- Exercise directions
If a line in the data below holds the word "bold", include it in the count. Give only the final number.

(Data items)
-------

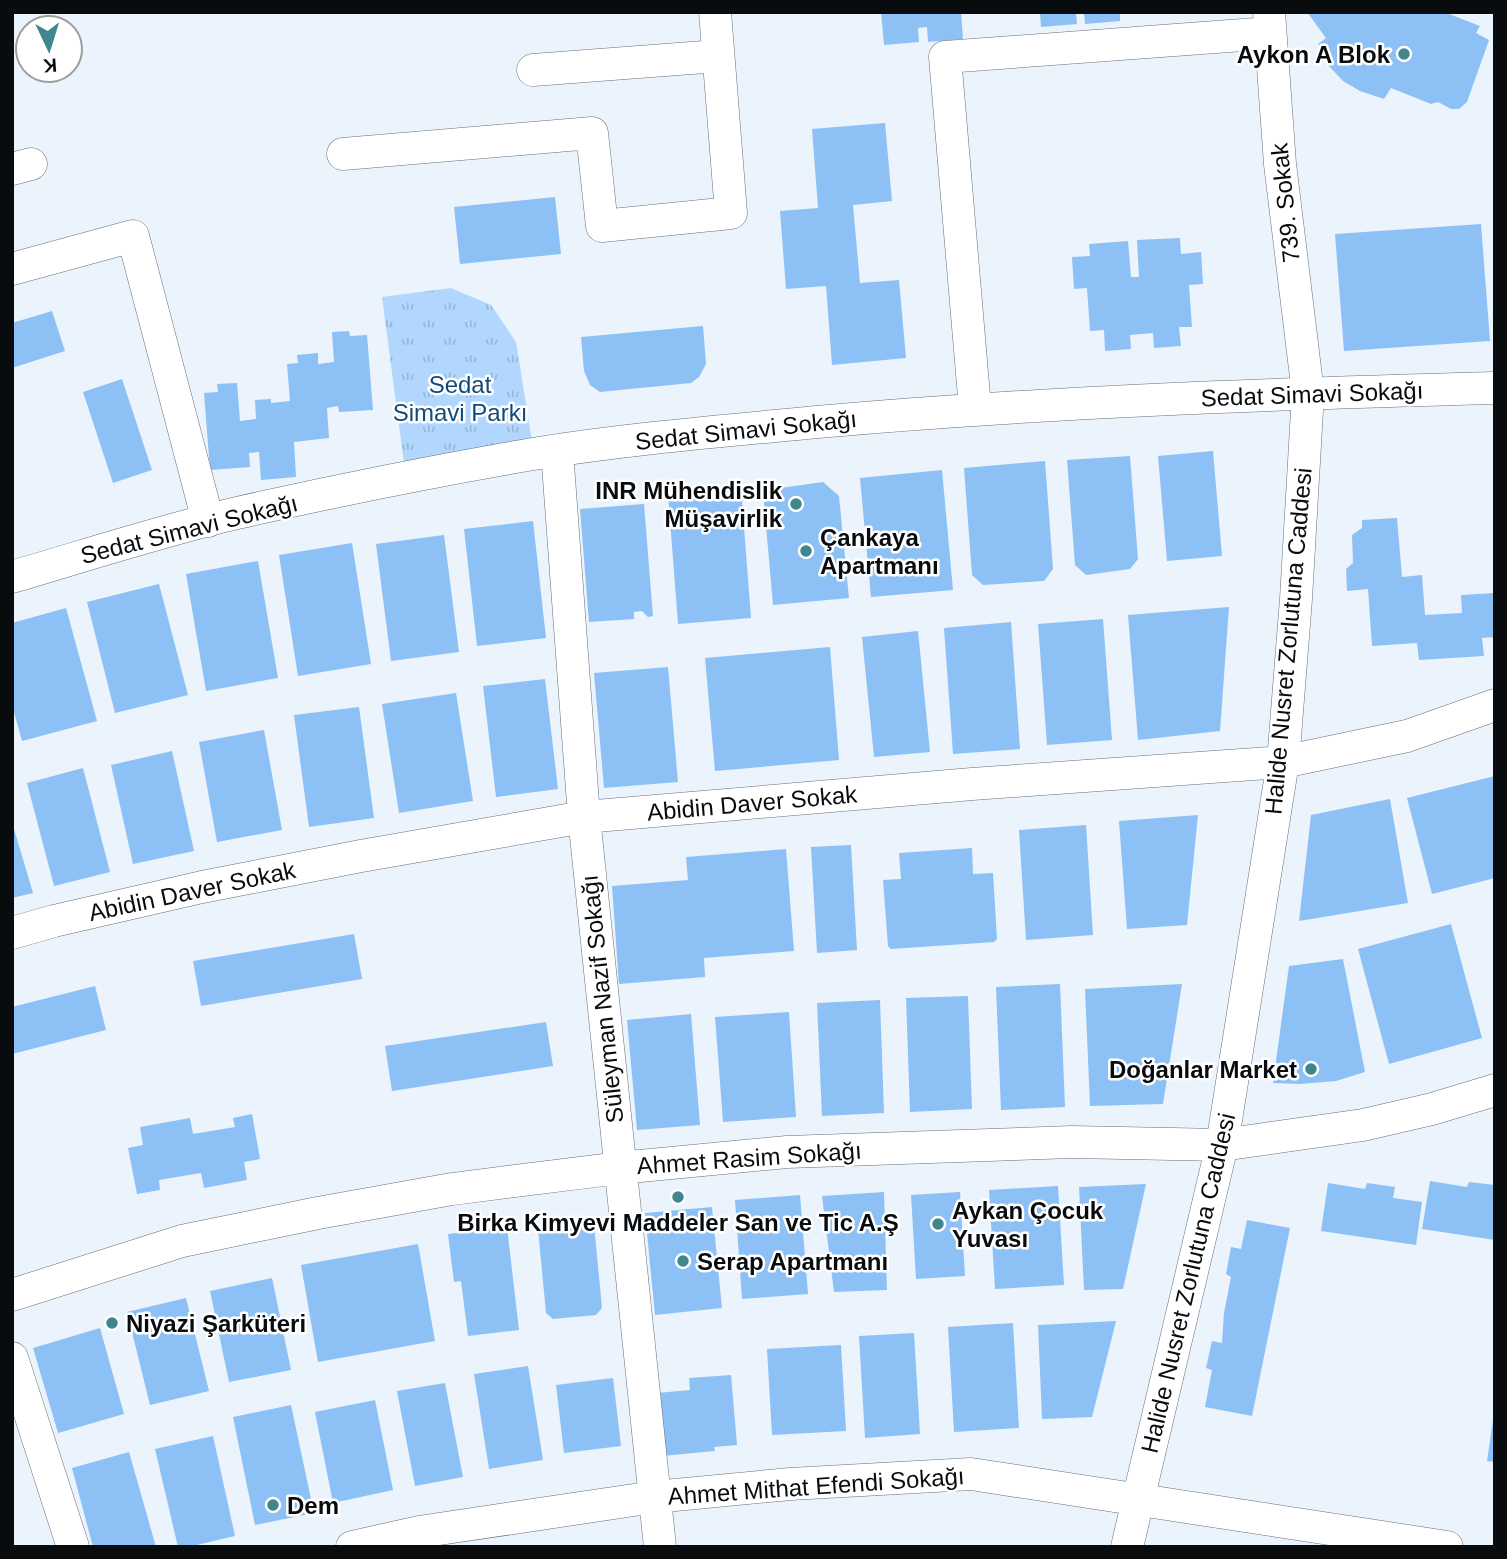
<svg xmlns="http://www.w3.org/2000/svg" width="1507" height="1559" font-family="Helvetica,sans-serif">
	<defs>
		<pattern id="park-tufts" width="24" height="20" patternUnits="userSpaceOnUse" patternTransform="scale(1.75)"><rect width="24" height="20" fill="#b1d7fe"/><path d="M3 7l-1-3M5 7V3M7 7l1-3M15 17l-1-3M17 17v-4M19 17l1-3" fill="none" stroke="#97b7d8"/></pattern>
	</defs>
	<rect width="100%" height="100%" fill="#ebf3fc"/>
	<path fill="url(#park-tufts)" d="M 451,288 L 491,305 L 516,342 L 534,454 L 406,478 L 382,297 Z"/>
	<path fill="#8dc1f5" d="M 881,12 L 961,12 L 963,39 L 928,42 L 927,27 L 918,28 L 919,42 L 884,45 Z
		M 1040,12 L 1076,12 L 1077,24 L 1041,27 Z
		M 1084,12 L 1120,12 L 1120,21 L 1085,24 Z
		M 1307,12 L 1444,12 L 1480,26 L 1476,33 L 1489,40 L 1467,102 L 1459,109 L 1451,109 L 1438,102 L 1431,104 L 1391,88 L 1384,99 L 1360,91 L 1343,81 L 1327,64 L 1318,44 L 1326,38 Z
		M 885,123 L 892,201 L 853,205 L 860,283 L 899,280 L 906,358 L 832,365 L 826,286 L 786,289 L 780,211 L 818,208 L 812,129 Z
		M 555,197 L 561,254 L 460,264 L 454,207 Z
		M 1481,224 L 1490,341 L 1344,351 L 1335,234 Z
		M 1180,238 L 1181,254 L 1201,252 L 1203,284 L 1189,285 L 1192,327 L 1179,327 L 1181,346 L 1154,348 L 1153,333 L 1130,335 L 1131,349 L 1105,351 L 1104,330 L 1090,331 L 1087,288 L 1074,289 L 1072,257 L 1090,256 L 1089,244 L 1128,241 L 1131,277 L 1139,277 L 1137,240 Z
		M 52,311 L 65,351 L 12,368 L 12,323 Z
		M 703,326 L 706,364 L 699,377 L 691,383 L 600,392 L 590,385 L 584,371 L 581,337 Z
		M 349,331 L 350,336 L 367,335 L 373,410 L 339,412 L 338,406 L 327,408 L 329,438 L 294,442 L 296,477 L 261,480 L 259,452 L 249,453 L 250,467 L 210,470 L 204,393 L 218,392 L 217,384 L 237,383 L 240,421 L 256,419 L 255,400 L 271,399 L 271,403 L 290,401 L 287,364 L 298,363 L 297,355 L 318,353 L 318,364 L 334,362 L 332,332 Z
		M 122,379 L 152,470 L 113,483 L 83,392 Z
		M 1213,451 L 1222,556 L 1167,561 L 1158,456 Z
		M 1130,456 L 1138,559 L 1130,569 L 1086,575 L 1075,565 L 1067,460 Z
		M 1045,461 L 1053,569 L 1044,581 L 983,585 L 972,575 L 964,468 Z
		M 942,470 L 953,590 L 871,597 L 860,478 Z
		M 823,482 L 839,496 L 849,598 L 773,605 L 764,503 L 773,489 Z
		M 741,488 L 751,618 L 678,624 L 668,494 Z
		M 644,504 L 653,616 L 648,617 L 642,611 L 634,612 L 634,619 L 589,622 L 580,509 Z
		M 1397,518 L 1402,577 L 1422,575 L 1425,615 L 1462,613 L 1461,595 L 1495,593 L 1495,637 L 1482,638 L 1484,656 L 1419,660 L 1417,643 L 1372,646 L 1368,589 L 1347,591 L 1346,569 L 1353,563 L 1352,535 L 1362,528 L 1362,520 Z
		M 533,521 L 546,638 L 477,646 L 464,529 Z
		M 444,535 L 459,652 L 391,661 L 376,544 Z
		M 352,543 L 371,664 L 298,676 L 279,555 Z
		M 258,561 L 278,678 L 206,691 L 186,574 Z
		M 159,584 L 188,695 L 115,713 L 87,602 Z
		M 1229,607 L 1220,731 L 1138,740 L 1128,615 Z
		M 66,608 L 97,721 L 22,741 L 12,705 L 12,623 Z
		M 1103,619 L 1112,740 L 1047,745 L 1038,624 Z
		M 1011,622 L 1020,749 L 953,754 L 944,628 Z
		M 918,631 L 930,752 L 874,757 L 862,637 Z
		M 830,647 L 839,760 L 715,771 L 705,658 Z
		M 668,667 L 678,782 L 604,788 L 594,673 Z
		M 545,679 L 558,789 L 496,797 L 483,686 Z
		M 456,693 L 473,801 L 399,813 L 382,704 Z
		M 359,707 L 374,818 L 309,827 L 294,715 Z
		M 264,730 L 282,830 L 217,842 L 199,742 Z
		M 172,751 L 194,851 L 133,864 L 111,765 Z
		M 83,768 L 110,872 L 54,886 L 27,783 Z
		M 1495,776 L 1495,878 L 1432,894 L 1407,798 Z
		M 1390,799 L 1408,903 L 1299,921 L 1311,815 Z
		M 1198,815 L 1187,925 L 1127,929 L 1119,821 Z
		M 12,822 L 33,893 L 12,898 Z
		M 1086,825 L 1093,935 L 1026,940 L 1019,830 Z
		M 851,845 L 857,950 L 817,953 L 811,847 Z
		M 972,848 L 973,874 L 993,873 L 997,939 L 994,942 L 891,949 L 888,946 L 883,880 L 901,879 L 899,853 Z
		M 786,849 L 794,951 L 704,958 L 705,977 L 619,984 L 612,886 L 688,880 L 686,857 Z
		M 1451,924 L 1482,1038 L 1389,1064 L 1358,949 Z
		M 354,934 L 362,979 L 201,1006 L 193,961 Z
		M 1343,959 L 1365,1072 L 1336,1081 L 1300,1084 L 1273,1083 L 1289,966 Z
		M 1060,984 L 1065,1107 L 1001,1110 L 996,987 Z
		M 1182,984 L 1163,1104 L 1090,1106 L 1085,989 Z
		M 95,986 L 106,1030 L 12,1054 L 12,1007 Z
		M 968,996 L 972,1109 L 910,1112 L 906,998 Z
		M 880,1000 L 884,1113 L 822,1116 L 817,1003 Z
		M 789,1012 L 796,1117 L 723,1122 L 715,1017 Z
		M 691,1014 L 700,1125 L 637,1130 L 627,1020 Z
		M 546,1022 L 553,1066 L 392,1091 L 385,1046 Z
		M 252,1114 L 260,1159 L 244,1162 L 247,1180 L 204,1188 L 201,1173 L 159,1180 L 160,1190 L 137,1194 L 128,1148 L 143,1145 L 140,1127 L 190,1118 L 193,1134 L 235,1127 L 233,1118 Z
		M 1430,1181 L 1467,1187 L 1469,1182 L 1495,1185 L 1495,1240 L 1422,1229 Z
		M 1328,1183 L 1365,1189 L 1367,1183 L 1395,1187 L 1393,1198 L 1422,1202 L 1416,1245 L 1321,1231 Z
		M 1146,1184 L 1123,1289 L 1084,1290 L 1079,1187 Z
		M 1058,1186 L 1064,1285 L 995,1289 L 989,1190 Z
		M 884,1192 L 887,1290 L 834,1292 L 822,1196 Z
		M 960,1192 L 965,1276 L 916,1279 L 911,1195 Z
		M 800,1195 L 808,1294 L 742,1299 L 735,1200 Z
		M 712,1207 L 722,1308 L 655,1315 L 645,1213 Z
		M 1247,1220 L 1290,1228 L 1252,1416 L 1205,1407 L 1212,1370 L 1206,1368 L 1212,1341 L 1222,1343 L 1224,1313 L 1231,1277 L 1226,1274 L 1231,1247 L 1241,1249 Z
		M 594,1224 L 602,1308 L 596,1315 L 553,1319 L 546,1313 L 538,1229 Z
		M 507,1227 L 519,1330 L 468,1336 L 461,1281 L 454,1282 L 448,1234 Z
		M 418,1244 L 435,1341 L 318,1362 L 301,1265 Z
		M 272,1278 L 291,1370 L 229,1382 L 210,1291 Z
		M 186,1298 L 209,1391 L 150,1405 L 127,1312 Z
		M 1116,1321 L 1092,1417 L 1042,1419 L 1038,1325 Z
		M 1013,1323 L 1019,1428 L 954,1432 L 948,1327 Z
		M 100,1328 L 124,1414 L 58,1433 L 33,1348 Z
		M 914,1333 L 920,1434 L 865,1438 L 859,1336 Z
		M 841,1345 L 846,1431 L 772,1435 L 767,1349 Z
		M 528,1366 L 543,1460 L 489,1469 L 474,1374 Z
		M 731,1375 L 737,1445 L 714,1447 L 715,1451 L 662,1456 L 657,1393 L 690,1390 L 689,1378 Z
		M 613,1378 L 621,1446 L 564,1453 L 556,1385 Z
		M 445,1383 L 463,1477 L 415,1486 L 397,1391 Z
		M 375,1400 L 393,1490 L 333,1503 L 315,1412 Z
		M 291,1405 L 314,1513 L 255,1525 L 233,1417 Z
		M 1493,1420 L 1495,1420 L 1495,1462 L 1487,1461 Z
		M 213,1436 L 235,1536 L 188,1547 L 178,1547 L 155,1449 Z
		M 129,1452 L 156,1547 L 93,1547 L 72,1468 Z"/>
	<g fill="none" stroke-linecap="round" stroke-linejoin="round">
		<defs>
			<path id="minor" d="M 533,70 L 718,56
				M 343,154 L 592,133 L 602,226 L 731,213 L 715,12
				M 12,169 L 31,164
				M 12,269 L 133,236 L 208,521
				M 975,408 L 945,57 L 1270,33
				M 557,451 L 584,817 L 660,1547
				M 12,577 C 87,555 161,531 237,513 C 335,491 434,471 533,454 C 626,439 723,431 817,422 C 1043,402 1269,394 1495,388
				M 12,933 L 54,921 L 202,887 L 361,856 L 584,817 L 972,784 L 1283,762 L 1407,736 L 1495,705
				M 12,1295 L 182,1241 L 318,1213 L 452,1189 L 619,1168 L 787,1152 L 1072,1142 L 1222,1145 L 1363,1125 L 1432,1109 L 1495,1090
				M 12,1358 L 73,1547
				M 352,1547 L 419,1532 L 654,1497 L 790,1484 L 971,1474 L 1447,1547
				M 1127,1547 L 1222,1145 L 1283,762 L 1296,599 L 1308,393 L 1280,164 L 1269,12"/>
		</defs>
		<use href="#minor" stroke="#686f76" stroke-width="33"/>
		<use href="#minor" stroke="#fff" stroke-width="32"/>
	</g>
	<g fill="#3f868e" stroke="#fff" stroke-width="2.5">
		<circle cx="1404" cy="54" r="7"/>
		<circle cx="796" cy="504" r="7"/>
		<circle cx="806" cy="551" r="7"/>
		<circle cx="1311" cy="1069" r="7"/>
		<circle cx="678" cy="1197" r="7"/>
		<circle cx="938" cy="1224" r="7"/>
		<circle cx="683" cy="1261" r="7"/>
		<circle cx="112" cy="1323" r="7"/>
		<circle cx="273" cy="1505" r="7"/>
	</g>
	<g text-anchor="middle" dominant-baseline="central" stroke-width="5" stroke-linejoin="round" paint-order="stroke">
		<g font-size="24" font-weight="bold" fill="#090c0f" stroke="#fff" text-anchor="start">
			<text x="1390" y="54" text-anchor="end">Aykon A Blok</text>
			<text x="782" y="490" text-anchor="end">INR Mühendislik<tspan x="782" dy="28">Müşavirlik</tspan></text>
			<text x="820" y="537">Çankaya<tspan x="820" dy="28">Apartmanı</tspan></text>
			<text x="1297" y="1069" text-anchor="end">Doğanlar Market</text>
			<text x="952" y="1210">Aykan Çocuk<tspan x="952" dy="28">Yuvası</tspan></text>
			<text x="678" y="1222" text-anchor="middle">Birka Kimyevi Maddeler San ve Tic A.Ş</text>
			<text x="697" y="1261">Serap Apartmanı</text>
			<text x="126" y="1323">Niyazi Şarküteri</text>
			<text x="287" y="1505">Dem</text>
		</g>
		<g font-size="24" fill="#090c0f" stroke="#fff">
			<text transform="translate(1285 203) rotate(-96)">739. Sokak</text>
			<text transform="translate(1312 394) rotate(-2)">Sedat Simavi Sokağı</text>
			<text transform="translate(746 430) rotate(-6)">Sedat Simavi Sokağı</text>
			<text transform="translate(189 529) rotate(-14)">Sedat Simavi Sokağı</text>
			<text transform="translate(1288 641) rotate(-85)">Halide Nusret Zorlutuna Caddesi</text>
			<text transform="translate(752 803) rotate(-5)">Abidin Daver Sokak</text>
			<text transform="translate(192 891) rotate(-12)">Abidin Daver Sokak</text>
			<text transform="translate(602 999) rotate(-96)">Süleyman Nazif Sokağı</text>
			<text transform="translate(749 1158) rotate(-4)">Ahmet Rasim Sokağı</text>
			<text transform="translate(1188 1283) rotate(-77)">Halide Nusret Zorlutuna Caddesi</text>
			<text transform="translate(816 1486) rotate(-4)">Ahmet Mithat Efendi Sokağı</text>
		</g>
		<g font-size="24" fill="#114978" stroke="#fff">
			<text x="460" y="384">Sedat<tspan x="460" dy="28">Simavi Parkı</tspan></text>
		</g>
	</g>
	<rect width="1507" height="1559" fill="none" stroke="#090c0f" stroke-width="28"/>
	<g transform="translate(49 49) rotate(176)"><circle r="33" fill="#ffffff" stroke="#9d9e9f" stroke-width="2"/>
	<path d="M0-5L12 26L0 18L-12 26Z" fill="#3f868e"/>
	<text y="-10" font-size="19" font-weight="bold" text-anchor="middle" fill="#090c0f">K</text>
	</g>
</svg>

-------

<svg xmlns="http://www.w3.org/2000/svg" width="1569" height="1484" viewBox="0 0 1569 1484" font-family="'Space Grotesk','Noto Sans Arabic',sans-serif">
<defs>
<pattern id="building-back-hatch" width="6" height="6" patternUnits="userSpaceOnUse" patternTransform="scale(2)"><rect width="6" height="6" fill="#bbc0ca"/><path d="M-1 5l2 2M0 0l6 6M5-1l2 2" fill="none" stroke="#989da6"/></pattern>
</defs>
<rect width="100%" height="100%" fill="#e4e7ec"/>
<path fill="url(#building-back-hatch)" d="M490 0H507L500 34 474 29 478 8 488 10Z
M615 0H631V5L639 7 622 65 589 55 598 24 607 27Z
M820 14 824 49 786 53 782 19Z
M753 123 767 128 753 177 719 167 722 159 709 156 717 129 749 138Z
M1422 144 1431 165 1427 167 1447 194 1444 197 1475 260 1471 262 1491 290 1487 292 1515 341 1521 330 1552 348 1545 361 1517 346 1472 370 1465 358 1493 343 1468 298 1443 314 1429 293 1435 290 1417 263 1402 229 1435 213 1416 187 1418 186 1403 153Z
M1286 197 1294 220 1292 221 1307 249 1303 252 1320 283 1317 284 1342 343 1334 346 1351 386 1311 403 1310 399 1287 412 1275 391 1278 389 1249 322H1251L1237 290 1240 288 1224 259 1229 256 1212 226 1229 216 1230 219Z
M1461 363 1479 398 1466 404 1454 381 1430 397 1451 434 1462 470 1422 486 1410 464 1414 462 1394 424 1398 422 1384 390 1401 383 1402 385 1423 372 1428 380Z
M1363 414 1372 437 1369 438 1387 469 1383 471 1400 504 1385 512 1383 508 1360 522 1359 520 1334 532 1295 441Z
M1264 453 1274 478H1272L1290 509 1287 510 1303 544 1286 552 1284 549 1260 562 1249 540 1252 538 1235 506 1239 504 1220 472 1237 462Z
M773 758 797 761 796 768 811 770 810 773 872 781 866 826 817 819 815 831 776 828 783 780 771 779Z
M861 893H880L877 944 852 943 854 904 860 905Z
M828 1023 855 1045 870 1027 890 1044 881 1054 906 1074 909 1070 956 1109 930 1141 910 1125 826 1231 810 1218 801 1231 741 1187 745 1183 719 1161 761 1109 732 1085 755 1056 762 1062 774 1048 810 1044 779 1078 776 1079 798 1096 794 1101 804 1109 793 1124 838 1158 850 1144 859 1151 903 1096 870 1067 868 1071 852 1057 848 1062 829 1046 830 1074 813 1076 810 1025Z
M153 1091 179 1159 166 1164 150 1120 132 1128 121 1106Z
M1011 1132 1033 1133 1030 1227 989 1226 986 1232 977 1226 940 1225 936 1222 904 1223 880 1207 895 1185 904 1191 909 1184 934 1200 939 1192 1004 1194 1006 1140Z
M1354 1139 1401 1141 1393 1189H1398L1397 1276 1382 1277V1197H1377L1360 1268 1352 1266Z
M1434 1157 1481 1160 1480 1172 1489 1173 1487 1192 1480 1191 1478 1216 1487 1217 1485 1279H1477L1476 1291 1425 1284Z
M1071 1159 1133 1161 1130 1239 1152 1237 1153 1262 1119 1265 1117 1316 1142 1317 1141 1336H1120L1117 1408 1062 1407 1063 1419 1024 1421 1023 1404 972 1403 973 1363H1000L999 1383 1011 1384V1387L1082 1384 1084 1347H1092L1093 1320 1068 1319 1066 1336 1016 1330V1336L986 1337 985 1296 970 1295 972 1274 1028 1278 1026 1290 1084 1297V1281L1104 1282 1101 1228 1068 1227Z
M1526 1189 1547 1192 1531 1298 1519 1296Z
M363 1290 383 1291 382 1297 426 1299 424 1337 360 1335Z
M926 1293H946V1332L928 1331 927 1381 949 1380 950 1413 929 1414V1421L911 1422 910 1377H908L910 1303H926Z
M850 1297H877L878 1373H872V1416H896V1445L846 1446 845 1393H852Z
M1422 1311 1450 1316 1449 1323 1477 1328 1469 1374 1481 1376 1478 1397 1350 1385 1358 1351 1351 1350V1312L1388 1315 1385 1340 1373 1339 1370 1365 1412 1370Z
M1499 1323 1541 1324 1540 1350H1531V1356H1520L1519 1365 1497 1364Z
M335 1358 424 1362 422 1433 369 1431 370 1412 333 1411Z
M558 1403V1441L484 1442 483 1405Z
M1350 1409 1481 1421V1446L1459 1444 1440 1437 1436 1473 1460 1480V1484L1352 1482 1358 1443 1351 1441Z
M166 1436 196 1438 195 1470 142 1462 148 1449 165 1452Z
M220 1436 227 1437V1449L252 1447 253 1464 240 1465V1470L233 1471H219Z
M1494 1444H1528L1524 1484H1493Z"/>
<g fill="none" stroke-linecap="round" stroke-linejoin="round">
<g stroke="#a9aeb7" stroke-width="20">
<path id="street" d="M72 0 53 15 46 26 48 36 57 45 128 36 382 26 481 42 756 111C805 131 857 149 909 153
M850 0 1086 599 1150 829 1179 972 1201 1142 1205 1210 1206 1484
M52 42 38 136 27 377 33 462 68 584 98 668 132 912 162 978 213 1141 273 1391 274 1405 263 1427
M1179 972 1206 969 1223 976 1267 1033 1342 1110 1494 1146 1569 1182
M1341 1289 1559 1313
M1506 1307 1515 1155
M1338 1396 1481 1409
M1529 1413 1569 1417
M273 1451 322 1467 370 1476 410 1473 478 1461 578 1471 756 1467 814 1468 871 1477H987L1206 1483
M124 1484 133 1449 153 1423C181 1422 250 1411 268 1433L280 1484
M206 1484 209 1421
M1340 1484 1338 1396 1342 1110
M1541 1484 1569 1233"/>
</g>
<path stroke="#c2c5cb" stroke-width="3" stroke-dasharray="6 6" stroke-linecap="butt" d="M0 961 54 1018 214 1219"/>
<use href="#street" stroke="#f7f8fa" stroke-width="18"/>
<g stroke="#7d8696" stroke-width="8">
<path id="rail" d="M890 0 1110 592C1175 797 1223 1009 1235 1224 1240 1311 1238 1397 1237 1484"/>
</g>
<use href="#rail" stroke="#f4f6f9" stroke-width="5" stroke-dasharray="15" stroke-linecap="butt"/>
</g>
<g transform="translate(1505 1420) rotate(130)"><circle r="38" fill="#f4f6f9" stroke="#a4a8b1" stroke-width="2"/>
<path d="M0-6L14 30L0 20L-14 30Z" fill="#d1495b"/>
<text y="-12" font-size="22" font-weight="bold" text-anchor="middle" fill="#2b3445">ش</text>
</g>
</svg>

-------

- Answer to the problem
3